**TASKS TO COMPLETE**:
(a) According to the Ttracker status notes, in which browsers has operation been confirmed?
(b) Using the Ttracker status notes, explain when the extraction of embedded page data (dc, erdf, openid, microformats, rdfa) takes place and how often it runs.
(c) Continue the Ttracker page from its final line, carrying on the sample of data extracted from a page.

**DOCUMENT**:
────────────────
Ttracker

Web Page Traffic Analytics

Status

2009-08-02

  • Data-gathering working
  • - collects visited page URI, visitors IP address, referer, user-agent, datetime
  • - extracts any data embedded in the visited page: dc, erdf, openid, microformats, rdfa (this happens once only, when the page gets its first hit)
  • Saves to a Talis Platform store (as well as a custom Apache2 error log - note you might need to refresh the log page, and there may be debugging junk in there)
  • Marker script tested on local and remote domains (including this Wiki's template /usr/lib/python2.5/site-packages/Trac-0.11.4-py2.5.egg/trac/templates/theme.html )
  • Confirmed operation for Firefox, Opera and IE

Sample of RDF generated for a page hit

<?xml version="1.0" encoding="UTF-8"?>
<rdf:RDF xmlns:rdf="http://www.w3.org/1999/02/22-rdf-syntax-ns#"
  xmlns:ns0="http://www.w3.org/2006/http#"
  xmlns:ns1="http://purl.org/stuff/cgi#"
  xmlns:ns2="http://purl.org/stuff/hsh#"
  xmlns:dct="http://purl.org/dc/terms/">

  <rdf:Description rdf:nodeID="request">
    <rdf:type rdf:resource="http://www.w3.org/2006/http#Request"/>
    <ns0:requestURI rdf:resource="http://danny.ayers.name/test.html"/>
    <ns1:remoteAddr>79.9.5.104</ns1:remoteAddr>
    <ns2:referer rdf:resource="http://danny.ayers.name/test.html"/>
    <ns2:agent>Opera/9.64 (X11; Linux x86_64; U; en) Presto/2.1.1</ns2:agent>
    <dct:date>2009-08-02T07:47:36Z</dct:date>
  </rdf:Description>

</rdf:RDF>

Sample of data extracted from a page

<?xml version="1.0" encoding="UTF-8"?>
<rdf:RDF xmlns:rdf="http://www.w3.org/1999/02/22-rdf-syntax-ns#"
────────────────
**DATASET EXCERPTS**:
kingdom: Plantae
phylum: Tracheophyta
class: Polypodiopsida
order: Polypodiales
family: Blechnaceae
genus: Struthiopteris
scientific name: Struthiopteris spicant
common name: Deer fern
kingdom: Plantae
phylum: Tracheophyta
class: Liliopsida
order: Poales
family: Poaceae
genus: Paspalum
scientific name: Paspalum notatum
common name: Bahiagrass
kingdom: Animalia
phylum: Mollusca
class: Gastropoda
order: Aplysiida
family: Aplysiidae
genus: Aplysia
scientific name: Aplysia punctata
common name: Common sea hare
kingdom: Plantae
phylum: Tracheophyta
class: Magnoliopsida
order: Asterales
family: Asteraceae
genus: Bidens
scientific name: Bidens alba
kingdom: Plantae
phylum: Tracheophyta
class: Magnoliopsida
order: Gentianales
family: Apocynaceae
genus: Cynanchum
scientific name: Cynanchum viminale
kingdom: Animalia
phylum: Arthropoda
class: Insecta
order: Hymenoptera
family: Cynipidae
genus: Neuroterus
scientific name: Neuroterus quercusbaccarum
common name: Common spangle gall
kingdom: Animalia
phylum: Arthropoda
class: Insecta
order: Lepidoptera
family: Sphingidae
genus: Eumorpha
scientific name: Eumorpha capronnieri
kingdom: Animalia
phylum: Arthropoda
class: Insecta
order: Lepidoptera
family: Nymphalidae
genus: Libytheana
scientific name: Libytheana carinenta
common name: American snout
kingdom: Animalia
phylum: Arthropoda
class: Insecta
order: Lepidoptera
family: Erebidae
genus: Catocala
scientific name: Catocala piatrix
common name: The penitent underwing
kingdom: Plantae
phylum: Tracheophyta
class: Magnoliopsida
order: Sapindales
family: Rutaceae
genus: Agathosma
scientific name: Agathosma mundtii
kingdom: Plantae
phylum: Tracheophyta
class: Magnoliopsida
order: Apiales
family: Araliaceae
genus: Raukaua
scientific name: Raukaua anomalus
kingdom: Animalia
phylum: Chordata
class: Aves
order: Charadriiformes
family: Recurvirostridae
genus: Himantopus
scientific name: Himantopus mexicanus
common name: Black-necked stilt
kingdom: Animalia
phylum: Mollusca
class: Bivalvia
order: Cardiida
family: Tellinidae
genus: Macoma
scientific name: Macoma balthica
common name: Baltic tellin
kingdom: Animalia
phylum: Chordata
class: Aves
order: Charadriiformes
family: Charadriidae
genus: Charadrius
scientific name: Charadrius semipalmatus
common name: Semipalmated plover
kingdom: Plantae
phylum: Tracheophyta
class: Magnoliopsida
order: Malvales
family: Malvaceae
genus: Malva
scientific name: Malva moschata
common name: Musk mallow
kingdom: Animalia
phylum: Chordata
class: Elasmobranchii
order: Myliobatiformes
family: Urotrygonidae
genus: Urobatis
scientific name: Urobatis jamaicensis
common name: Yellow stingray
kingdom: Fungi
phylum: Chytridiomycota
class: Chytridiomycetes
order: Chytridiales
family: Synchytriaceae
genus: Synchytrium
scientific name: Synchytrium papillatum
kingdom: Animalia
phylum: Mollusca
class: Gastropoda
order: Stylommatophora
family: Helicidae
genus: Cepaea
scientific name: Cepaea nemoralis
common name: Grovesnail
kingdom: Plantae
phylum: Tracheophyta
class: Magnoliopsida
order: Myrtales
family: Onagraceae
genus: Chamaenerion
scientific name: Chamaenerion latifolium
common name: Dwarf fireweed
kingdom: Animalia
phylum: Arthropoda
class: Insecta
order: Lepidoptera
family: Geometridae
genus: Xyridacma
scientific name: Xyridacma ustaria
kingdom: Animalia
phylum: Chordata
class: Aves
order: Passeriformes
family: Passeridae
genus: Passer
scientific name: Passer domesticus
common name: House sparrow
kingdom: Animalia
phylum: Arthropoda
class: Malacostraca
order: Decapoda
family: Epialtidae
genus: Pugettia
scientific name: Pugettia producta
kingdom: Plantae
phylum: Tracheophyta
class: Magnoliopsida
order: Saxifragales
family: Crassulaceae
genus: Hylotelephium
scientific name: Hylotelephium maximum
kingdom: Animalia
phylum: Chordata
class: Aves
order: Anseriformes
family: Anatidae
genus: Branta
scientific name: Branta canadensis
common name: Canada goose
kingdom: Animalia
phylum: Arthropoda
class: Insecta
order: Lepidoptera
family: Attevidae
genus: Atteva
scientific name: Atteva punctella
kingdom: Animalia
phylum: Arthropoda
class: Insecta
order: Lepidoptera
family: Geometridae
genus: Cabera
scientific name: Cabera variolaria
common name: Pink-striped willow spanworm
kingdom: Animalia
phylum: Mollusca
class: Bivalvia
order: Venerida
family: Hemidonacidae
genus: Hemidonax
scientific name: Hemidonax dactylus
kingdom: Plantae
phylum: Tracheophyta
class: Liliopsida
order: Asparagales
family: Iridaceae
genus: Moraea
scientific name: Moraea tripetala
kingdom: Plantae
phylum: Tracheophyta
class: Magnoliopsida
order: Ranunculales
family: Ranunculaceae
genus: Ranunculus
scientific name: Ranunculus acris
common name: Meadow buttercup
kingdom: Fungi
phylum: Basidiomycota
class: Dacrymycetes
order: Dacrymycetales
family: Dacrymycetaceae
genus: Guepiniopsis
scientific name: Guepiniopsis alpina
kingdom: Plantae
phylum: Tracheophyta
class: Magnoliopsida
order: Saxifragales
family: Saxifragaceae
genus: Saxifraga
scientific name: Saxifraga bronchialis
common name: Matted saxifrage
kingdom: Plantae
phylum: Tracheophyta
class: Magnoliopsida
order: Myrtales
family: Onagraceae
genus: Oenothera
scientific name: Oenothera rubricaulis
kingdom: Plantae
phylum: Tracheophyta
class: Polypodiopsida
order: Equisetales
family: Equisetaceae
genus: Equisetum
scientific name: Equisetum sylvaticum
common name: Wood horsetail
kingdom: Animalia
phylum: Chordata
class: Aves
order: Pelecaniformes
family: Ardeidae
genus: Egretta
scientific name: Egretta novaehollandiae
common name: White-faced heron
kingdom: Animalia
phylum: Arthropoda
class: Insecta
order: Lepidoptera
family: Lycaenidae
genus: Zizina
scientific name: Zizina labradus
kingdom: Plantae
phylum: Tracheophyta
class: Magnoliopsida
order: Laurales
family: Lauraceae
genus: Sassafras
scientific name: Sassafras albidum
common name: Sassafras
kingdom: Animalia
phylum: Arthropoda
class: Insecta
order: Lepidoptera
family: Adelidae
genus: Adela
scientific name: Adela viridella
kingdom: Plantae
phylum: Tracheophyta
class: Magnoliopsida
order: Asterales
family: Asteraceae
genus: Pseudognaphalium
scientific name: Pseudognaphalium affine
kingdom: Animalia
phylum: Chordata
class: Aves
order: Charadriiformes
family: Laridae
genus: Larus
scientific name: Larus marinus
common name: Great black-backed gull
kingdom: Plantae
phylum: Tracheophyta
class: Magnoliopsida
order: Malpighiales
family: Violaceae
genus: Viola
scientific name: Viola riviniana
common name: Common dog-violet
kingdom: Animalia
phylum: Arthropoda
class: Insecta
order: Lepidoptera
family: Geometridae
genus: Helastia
────────────────
**RESPONSES**:
(a) Firefox, Opera and IE.

(b) The extraction runs only once for each page. It happens when the page gets its first hit.

(c)
  xmlns:ns0="http://purl.org/dc/elements/1.1/">

  <rdf:Description rdf:about="http://hyperdata.org/ttracker/samples/page2.html">
    <ns0:format>text/html; charset=UTF-8</ns0:format>
    <ns0:title>Page Two</ns0:title>
    <rdf:type rdf:resource="http://xmlns.com/foaf/0.1/Document"/>
  </rdf:Description>

</rdf:RDF>

Sample Queries

SPARQL endpoint : http://api.talis.com/stores/danja-dev1/services/sparql

Info about requests:

prefix rdf: <http://www.w3.org/1999/02/22-rdf-syntax-ns#> 
prefix http: <http://www.w3.org/2006/http#> 
prefix ns1: <http://purl.org/stuff/cgi#> 
prefix dct: <http://purl.org/dc/terms/> 

select ?s ?p ?o
where {
   ?s a http:Request .
   ?s ?p ?o .
}

Info about pages:

PREFIX rdf: <http://www.w3.org/1999/02/22-rdf-syntax-ns#> 
PREFIX foaf: <http://xmlns.com/foaf/0.1/>

SELECT ?s ?p ?o
WHERE {
   ?s a foaf:Document ;
      ?p ?o .
}

Evidence most popular browsers are supported:

prefix hsh: <http://purl.org/stuff/hsh#>
prefix h: <http://www.w3.org/2006/http#>

select distinct ?uri ?agent
where {
?s h:requestURI <http://danny.ayers.name/test.html> .
   ?s hsh:agent ?agent .

}

Next Steps

(write up between steps)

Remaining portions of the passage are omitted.